Mid-trimester Down syndrome screening results within normal range
Mid-trimester screening—also referred to as second-trimester screening—is a preliminary assessment conducted during the mid-pregnancy period to estimate the risk of the fetus developing congenital or genetic disorders. So, what constitutes a normal result for mid-trimester Down syndrome screening?
Normal Range for Mid-Trimester Down Syndrome Screening
The normal cutoff value for mid-trimester Down syndrome screening is 1:308. Minor deviations from this value are common and should not cause undue concern for pregnant women. Down syndrome screening is primarily performed between gestational weeks 16 and 20, and assesses the risk of trisomy 21 (Down syndrome), trisomy 18 (Edwards syndrome), and open neural tube defects. Prior to undergoing screening, a recent ultrasound report is required to confirm gestational age and fetal viability. If medically appropriate, blood sampling may be performed in the morning after an overnight fast.

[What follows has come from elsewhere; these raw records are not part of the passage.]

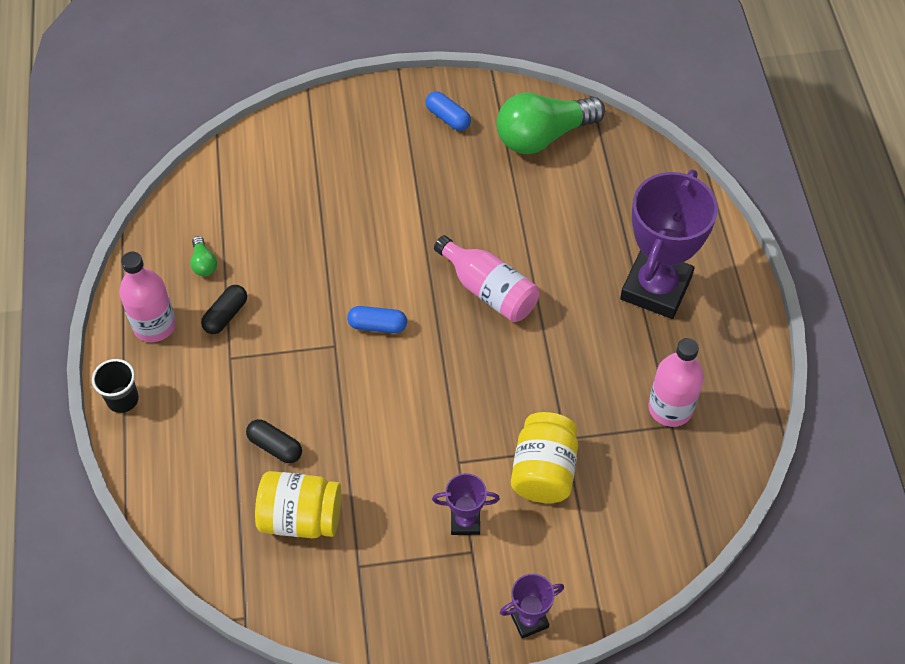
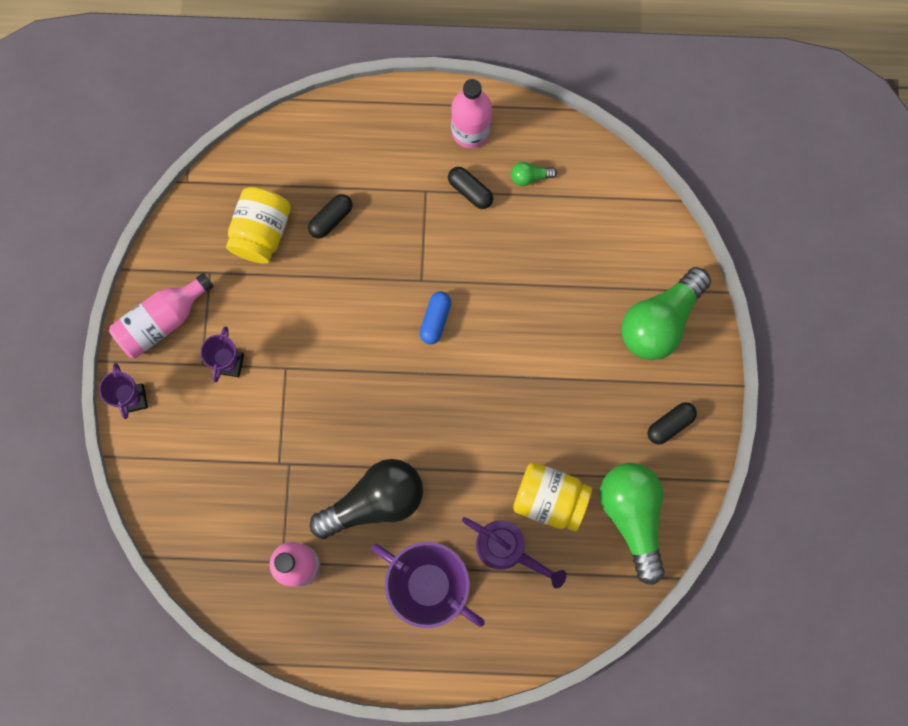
camera: 100 degrees right, 20 degrees up
black cup [92,359,139,413] -> none
blue capsule [426,91,471,131] -> black capsule [648,402,697,444]
pink bottle [434,235,539,322] -> pink bottle moved to [109,273,214,359]
yellow jar [511,412,578,503] -> yellow jar moved to [513,462,592,531]
none -> black light bulb [310,459,423,539]
none -> purple watering can [462,517,566,589]
none -> green light bulb [621,267,711,360]

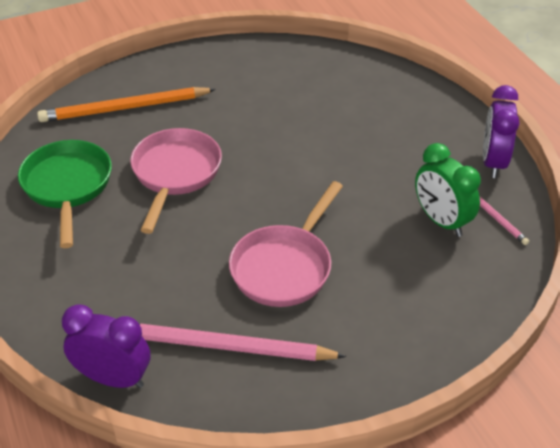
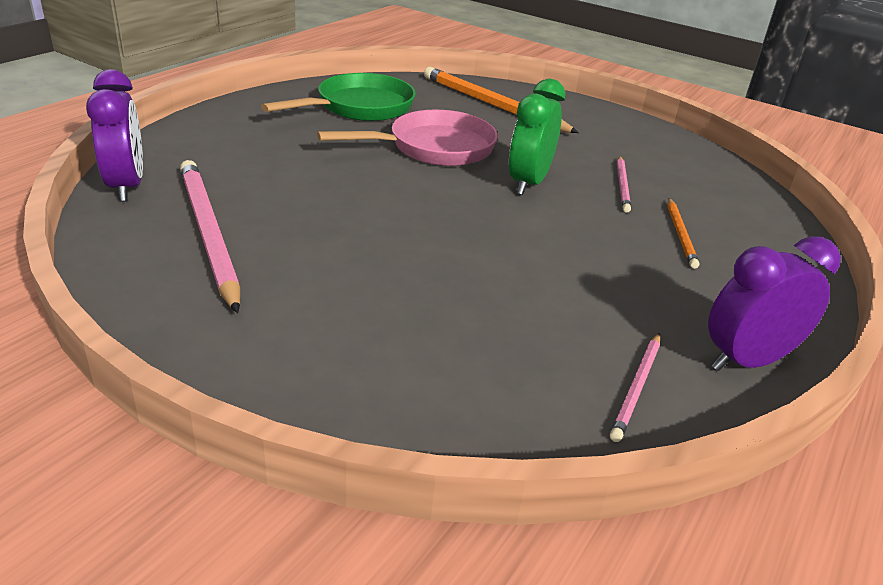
camera: 55 degrees right, 10 degrees down
pink pan [229,181,343,307] -> none
green clock [415,143,481,237] -> green clock moved to [509,78,565,195]
none -> pink pencil [617,156,631,212]
none -> orange pencil [668,198,699,269]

Women aged over 35 years and those carrying twins are generally not recommended to undergo Down syndrome screening. Advanced maternal age is an indication for direct diagnostic testing via amniocentesis. In cases where Down syndrome screening indicates high or borderline risk, consultation with a genetic counseling clinic at a higher-level medical institution is advised; amniocentesis may be warranted based on clinical judgment.

The purpose of Down syndrome screening is to assess the likelihood of fetal Down syndrome. This screening is typically performed between gestational weeks 15 and 20+6 days. A venous blood sample is drawn from the pregnant woman to measure serum levels of human chorionic gonadotropin (hCG), unconjugated estriol (uE3), and alpha-fetoprotein (AFP); these values are then used to calculate the individualized risk for Down syndrome. Infants with Down syndrome commonly exhibit intellectual disability, characteristic facial features, multiple organ malformations, and reduced functional independence; currently, no definitive cure exists in clinical practice. We hope this information has been helpful. Wishing you good health and happiness!